> _Data for this exercise_:
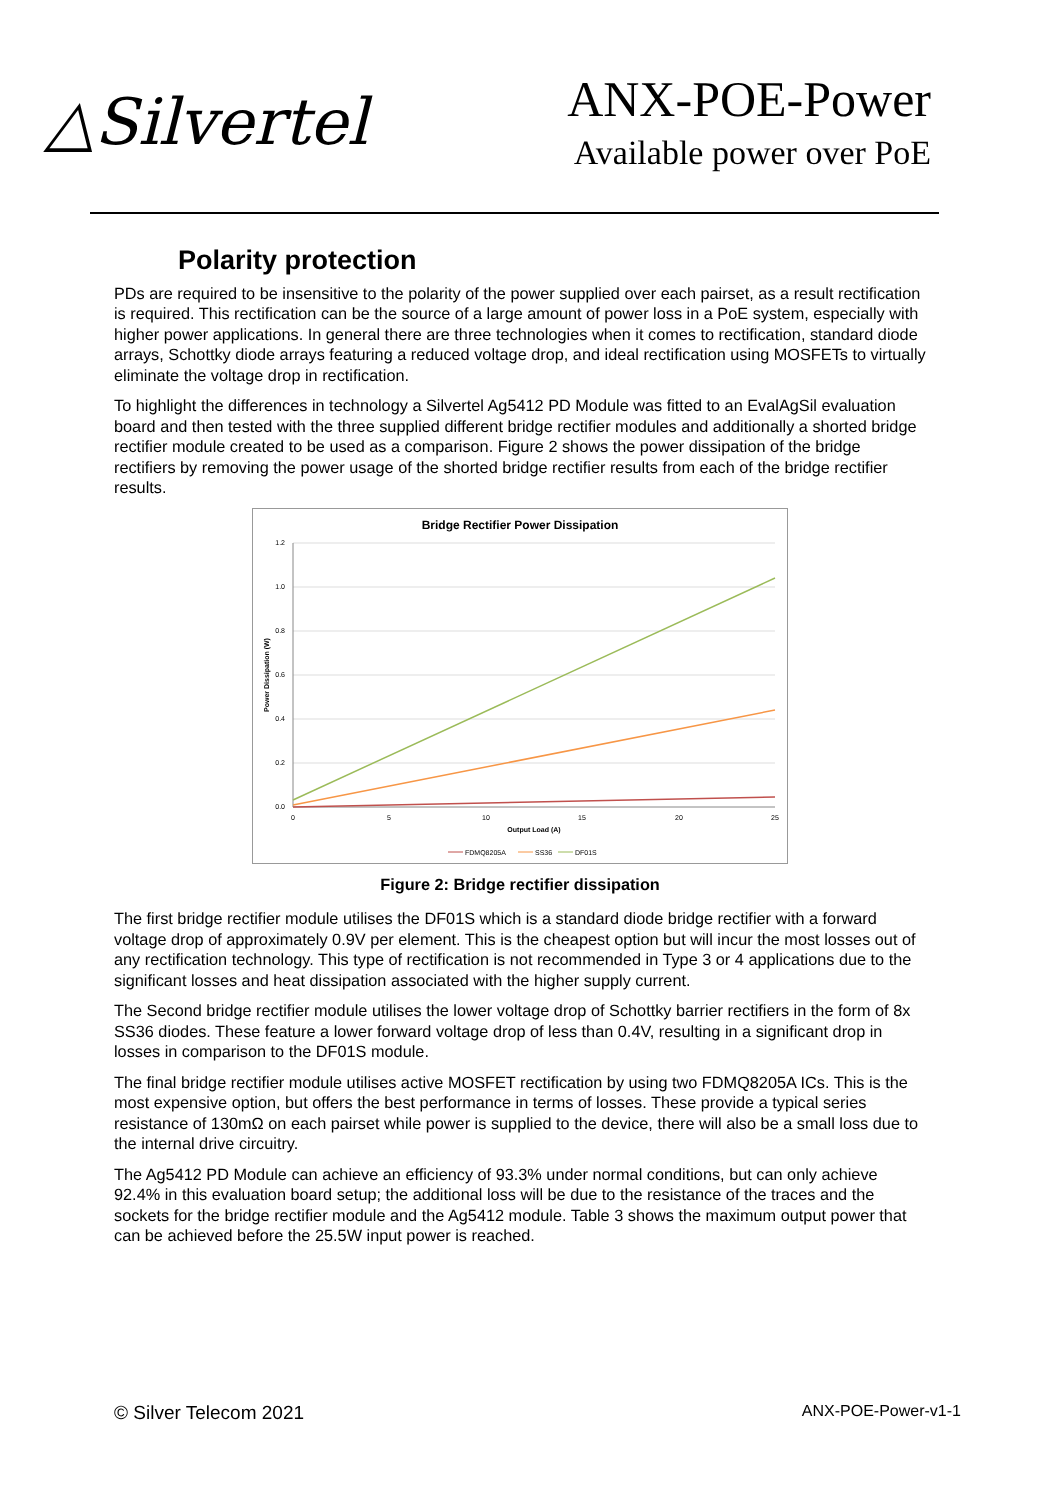△Silvertel
ANX-POE-Power
Available power over PoE
Polarity protection
PDs are required to be insensitive to the polarity of the power supplied over each pairset, as a result rectification is required. This rectification can be the source of a large amount of power loss in a PoE system, especially with higher power applications. In general there are three technologies when it comes to rectification, standard diode arrays, Schottky diode arrays featuring a reduced voltage drop, and ideal rectification using MOSFETs to virtually eliminate the voltage drop in rectification.
To highlight the differences in technology a Silvertel Ag5412 PD Module was fitted to an EvalAgSil evaluation board and then tested with the three supplied different bridge rectifier modules and additionally a shorted bridge rectifier module created to be used as a comparison. Figure 2 shows the power dissipation of the bridge rectifiers by removing the power usage of the shorted bridge rectifier results from each of the bridge rectifier results.
Bridge Rectifier Power Dissipation
1.2
1.0
0.8
0.6
0.4
0.2
0.0
0
5
10
15
20
25
Output Load (A)
Power Dissipation (W)
FDMQ8205A
SS36
DF01S
Figure 2: Bridge rectifier dissipation
The first bridge rectifier module utilises the DF01S which is a standard diode bridge rectifier with a forward voltage drop of approximately 0.9V per element. This is the cheapest option but will incur the most losses out of any rectification technology. This type of rectification is not recommended in Type 3 or 4 applications due to the significant losses and heat dissipation associated with the higher supply current.
The Second bridge rectifier module utilises the lower voltage drop of Schottky barrier rectifiers in the form of 8x SS36 diodes. These feature a lower forward voltage drop of less than 0.4V, resulting in a significant drop in losses in comparison to the DF01S module.
The final bridge rectifier module utilises active MOSFET rectification by using two FDMQ8205A ICs. This is the most expensive option, but offers the best performance in terms of losses. These provide a typical series resistance of 130mΩ on each pairset while power is supplied to the device, there will also be a small loss due to the internal drive circuitry.
The Ag5412 PD Module can achieve an efficiency of 93.3% under normal conditions, but can only achieve 92.4% in this evaluation board setup; the additional loss will be due to the resistance of the traces and the sockets for the bridge rectifier module and the Ag5412 module. Table 3 shows the maximum output power that can be achieved before the 25.5W input power is reached.
© Silver Telecom 2021 ANX-POE-Power-v1-1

> _What you are asked to do_: A word-for-word copy of the entries above is needed, with every picture dropped.

> _Output of the task_:
△Silvertel
ANX-POE-Power
Available power over PoE
Polarity protection
PDs are required to be insensitive to the polarity of the power supplied over each pairset, as a result rectification is required. This rectification can be the source of a large amount of power loss in a PoE system, especially with higher power applications. In general there are three technologies when it comes to rectification, standard diode arrays, Schottky diode arrays featuring a reduced voltage drop, and ideal rectification using MOSFETs to virtually eliminate the voltage drop in rectification.
To highlight the differences in technology a Silvertel Ag5412 PD Module was fitted to an EvalAgSil evaluation board and then tested with the three supplied different bridge rectifier modules and additionally a shorted bridge rectifier module created to be used as a comparison. Figure 2 shows the power dissipation of the bridge rectifiers by removing the power usage of the shorted bridge rectifier results from each of the bridge rectifier results.
Bridge Rectifier Power Dissipation
1.2
1.0
0.8
0.6
0.4
0.2
0.0
0
5
10
15
20
25
Output Load (A)
Power Dissipation (W)
FDMQ8205A
SS36
DF01S
Figure 2: Bridge rectifier dissipation
The first bridge rectifier module utilises the DF01S which is a standard diode bridge rectifier with a forward voltage drop of approximately 0.9V per element. This is the cheapest option but will incur the most losses out of any rectification technology. This type of rectification is not recommended in Type 3 or 4 applications due to the significant losses and heat dissipation associated with the higher supply current.
The Second bridge rectifier module utilises the lower voltage drop of Schottky barrier rectifiers in the form of 8x SS36 diodes. These feature a lower forward voltage drop of less than 0.4V, resulting in a significant drop in losses in comparison to the DF01S module.
The final bridge rectifier module utilises active MOSFET rectification by using two FDMQ8205A ICs. This is the most expensive option, but offers the best performance in terms of losses. These provide a typical series resistance of 130mΩ on each pairset while power is supplied to the device, there will also be a small loss due to the internal drive circuitry.
The Ag5412 PD Module can achieve an efficiency of 93.3% under normal conditions, but can only achieve 92.4% in this evaluation board setup; the additional loss will be due to the resistance of the traces and the sockets for the bridge rectifier module and the Ag5412 module. Table 3 shows the maximum output power that can be achieved before the 25.5W input power is reached.
© Silver Telecom 2021 ANX-POE-Power-v1-1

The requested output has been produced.